■ DESCRIPTION OF THE TASK
Check every line of the data and copy the ones where "Privacy" appears.

Records excerpted from a collection:

■ ■ ■

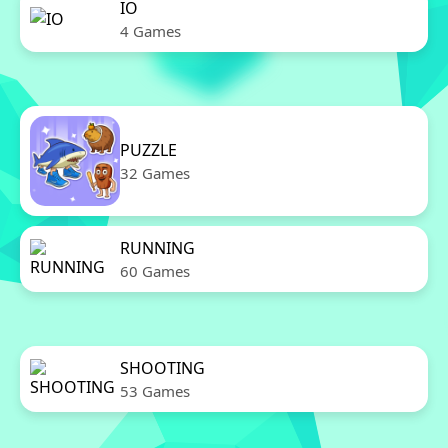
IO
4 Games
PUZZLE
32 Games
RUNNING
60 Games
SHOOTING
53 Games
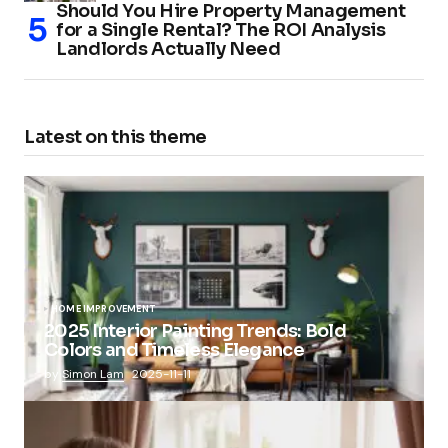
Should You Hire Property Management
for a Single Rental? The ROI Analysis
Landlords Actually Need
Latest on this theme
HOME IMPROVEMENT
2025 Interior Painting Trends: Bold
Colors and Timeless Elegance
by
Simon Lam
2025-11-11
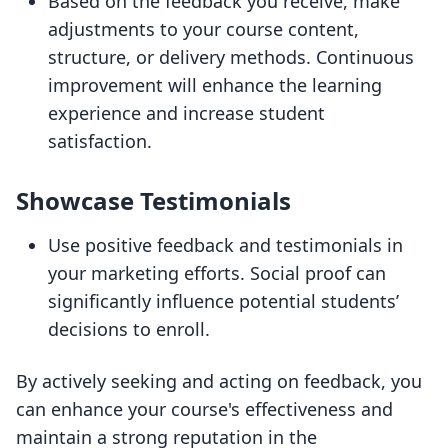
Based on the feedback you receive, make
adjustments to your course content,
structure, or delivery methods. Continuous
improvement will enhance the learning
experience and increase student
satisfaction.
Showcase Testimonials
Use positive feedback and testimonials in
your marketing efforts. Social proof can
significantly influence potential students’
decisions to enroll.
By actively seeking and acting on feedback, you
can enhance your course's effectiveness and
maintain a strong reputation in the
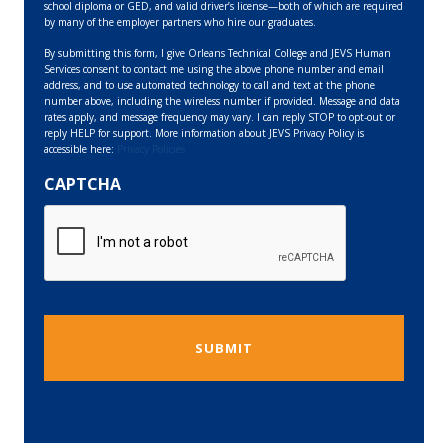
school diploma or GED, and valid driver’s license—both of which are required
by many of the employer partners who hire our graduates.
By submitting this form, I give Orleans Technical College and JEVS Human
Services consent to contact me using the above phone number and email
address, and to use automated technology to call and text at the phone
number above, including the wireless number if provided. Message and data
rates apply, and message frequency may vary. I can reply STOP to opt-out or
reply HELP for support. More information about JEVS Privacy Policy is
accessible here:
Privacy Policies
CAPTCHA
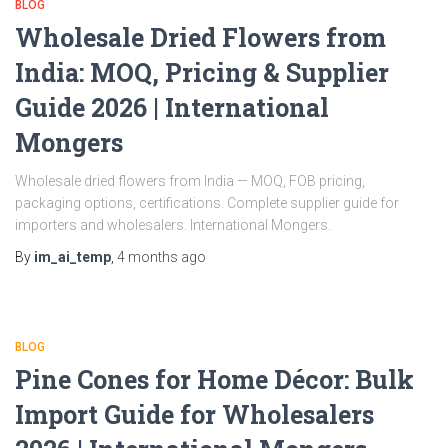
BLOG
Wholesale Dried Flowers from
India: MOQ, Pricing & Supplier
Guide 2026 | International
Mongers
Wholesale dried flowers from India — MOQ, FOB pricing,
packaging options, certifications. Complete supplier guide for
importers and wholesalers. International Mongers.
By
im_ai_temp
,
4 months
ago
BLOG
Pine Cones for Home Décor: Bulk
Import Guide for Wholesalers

■ ■ ■

■ RESPONSE AREA
reply HELP for support. More information about JEVS Privacy Policy is
Privacy Policies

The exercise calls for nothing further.